In a well-designed data lake, a change to a table in a data source feeding the lake is a quick, small-scale event if the appropriate data-centric approach is taken.
Although “DataOps” may sound like another buzzword, it actually provides a comprehensive approach for quicker delivery of data-driven innovation and analytics. With regard to Data Lakes, it may apply to such practices as:
- Data ingestion automation — for example, by leveraging the metadata-driven ETL approach, where business users just provide business mappings and parameters as the inputs, and ETL tasks are automatically generated on this basis.
- DevOps and Cloud technology usage — this applies to various aspects, but some key benefits are:
a) use of Cloud and Containerization allows you to have multiple environments where Data Engineers can independently create their own transformations and Data Products;
b) automated deployment pipelines — thanks to CI/CD tools, the ETL can be deployed with minimum human interaction
- Data Quality checks implementation as a part of the ETL — e.g., alerts you when a business check fails for data loaded to the Data Lake
- Self-service data ingestion — this may work especially well for repetitive and simple data ingestion flows built with microservices. If a user wants to see a new table in the Data Lake, they can just “self-order” it through a customer portal
4. Data governance
A Data Lake is like one big data reservoir. However, when you look closely, it turns out that there are certain rules of the game here, regarding the access to data and data allocation. These rules are the foundation of data lake optimization. They include both precise arrangements for data classification (for example, isolation of sensitive data) and management of access rights based on the tools used or central management (data owner decisions), as in the Apache Ranger model.
In pharma, this is a fundamental necessity, because there are formal requirements regarding the procedures and mechanisms of data access.
5. Data about data
If we are to stick to the lake analogy, and it might be worth it, imagine that you have knowledge of every drop of water that falls into that great body of water. In data lakes, this is not only possible, but in fact essential.

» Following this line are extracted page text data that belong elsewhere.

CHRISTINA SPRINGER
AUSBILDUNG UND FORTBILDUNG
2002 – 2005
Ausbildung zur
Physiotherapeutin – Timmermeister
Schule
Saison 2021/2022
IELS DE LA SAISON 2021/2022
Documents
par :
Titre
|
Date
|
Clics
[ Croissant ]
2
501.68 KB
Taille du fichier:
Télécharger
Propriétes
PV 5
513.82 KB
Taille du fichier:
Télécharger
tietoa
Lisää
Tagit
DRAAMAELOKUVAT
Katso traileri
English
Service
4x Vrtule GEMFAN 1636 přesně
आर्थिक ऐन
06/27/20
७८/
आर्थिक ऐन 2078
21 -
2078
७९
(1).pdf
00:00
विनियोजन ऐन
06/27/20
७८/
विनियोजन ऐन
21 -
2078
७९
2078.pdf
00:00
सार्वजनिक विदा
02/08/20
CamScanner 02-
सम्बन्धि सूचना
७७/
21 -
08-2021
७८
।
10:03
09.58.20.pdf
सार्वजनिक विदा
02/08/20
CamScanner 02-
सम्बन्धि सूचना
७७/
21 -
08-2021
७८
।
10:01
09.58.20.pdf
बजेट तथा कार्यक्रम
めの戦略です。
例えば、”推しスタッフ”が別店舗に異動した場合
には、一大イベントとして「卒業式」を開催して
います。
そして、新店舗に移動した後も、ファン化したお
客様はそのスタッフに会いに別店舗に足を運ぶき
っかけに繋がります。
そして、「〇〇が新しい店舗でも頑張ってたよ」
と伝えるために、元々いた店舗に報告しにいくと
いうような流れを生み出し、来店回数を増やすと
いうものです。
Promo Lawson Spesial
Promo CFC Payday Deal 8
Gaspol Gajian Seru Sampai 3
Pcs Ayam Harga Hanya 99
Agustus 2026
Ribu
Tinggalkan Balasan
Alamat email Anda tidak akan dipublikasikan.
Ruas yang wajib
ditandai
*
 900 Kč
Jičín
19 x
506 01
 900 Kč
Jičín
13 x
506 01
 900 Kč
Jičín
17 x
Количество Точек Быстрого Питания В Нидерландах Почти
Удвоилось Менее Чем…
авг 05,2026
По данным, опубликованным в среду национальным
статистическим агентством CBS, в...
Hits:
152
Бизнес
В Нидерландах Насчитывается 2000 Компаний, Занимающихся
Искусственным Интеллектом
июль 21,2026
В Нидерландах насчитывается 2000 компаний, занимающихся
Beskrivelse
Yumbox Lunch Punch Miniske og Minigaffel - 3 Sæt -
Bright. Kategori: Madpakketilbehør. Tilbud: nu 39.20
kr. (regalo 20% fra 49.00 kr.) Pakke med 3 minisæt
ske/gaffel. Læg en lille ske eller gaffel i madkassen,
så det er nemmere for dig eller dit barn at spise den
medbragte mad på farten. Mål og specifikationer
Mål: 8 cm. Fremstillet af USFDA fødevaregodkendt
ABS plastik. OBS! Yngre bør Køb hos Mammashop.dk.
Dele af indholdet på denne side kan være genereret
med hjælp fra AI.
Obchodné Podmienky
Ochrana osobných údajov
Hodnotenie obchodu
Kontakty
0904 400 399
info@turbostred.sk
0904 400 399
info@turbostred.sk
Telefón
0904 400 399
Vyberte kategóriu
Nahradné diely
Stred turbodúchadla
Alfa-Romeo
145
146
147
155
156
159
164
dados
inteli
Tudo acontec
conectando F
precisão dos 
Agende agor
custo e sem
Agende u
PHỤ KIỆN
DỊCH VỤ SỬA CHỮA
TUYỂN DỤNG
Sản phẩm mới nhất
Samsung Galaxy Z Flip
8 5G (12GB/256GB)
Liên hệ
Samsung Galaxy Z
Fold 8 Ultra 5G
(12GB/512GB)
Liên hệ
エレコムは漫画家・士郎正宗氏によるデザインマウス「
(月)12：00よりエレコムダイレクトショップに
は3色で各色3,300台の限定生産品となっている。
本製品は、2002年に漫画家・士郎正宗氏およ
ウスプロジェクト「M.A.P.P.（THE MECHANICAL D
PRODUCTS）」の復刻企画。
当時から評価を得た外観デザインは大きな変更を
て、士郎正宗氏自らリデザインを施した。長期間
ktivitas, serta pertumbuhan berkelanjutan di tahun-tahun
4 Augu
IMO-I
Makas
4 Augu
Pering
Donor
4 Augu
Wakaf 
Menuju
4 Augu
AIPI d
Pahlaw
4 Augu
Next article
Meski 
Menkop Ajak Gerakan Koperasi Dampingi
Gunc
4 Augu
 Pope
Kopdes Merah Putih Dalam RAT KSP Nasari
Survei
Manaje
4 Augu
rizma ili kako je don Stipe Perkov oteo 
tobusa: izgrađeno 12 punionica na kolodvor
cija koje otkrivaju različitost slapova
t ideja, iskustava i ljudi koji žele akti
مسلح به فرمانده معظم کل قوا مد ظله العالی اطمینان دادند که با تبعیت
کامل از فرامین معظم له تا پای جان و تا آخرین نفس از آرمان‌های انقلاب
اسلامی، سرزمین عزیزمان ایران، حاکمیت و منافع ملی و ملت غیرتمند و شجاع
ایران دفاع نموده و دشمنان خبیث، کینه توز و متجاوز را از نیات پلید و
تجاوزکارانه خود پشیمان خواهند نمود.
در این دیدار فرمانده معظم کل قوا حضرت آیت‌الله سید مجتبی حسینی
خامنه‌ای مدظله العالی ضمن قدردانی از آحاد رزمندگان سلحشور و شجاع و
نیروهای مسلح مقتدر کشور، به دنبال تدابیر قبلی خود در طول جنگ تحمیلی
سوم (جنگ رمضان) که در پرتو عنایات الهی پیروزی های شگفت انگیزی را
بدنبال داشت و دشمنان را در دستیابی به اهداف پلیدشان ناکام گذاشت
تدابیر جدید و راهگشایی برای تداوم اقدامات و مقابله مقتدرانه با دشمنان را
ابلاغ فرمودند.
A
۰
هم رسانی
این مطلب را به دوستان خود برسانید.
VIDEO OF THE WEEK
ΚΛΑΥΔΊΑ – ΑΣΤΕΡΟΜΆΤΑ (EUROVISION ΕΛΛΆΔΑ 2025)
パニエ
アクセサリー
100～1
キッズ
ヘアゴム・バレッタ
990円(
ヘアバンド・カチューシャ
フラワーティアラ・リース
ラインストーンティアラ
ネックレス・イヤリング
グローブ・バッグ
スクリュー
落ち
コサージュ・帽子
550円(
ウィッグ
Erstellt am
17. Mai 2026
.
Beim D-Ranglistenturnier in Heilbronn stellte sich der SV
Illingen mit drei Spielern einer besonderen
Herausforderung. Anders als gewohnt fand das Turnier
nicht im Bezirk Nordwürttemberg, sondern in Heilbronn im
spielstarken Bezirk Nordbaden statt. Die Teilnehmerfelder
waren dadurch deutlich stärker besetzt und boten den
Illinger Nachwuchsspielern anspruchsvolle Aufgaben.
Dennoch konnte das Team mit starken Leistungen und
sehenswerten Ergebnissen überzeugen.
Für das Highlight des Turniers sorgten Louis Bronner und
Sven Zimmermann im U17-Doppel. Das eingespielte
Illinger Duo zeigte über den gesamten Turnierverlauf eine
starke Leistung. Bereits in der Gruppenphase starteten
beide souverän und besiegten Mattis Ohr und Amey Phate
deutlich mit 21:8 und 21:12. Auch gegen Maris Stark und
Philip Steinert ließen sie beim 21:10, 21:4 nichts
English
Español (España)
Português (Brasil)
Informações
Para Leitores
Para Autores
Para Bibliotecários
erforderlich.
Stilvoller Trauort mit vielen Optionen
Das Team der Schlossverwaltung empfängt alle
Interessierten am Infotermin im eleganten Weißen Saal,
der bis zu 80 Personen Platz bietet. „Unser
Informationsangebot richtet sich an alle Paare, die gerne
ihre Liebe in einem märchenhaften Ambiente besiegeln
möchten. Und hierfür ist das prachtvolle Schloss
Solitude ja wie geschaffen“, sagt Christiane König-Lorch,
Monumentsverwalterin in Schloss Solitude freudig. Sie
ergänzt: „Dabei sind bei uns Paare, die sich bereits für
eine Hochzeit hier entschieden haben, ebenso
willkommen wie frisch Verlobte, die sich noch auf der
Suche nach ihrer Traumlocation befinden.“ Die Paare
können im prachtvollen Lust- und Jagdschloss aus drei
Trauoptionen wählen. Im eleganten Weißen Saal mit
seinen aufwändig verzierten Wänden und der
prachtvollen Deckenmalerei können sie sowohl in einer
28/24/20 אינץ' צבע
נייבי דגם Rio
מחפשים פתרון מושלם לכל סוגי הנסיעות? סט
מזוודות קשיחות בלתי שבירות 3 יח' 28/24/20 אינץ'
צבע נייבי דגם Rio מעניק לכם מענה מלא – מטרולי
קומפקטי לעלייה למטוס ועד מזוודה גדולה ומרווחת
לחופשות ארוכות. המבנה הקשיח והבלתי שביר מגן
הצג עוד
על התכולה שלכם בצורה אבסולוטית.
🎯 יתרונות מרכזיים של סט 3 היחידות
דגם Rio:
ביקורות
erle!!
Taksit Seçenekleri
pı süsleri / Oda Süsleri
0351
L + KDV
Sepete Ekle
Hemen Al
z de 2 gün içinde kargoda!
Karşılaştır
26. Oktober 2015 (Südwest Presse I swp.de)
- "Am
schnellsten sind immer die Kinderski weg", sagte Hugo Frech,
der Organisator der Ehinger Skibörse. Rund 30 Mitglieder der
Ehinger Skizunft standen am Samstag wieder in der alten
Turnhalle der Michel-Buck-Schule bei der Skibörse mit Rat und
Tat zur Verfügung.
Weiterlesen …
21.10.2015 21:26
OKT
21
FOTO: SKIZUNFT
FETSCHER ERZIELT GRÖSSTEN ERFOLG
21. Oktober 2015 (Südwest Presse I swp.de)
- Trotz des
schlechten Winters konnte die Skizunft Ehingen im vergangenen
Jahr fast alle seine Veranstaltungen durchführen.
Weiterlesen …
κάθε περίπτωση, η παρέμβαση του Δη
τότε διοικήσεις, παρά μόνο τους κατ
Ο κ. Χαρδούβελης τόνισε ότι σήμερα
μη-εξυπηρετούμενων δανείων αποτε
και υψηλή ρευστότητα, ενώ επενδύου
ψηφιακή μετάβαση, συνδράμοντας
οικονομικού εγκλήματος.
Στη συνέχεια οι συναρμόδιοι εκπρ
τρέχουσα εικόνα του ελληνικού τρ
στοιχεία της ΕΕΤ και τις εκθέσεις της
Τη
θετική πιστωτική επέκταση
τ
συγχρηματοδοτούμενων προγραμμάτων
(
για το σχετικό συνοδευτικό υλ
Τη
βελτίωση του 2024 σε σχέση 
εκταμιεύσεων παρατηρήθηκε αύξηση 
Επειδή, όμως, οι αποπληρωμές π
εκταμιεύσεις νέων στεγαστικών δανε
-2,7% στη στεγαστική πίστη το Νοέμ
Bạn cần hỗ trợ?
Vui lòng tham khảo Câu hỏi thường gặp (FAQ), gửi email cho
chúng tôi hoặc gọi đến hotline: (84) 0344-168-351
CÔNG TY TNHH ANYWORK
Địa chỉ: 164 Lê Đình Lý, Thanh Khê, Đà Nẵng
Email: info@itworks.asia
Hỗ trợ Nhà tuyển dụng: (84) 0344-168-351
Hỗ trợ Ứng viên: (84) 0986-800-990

Tools such as Colibra or Alation inform users about the location of specific data, acting in essence like user guides on the lake.
The data about data has to be collected in the data lake system. All solutions that we have designed always log all data ingestions automatically.
A Data Lake can mean transparent access to data on all levels of the organization in a self-service model. It creates a path towards one authoritative and reliable source of data for the entire organization. It’s also fast and agile — and these are the features necessary to answer the demanding reality of the pandemic.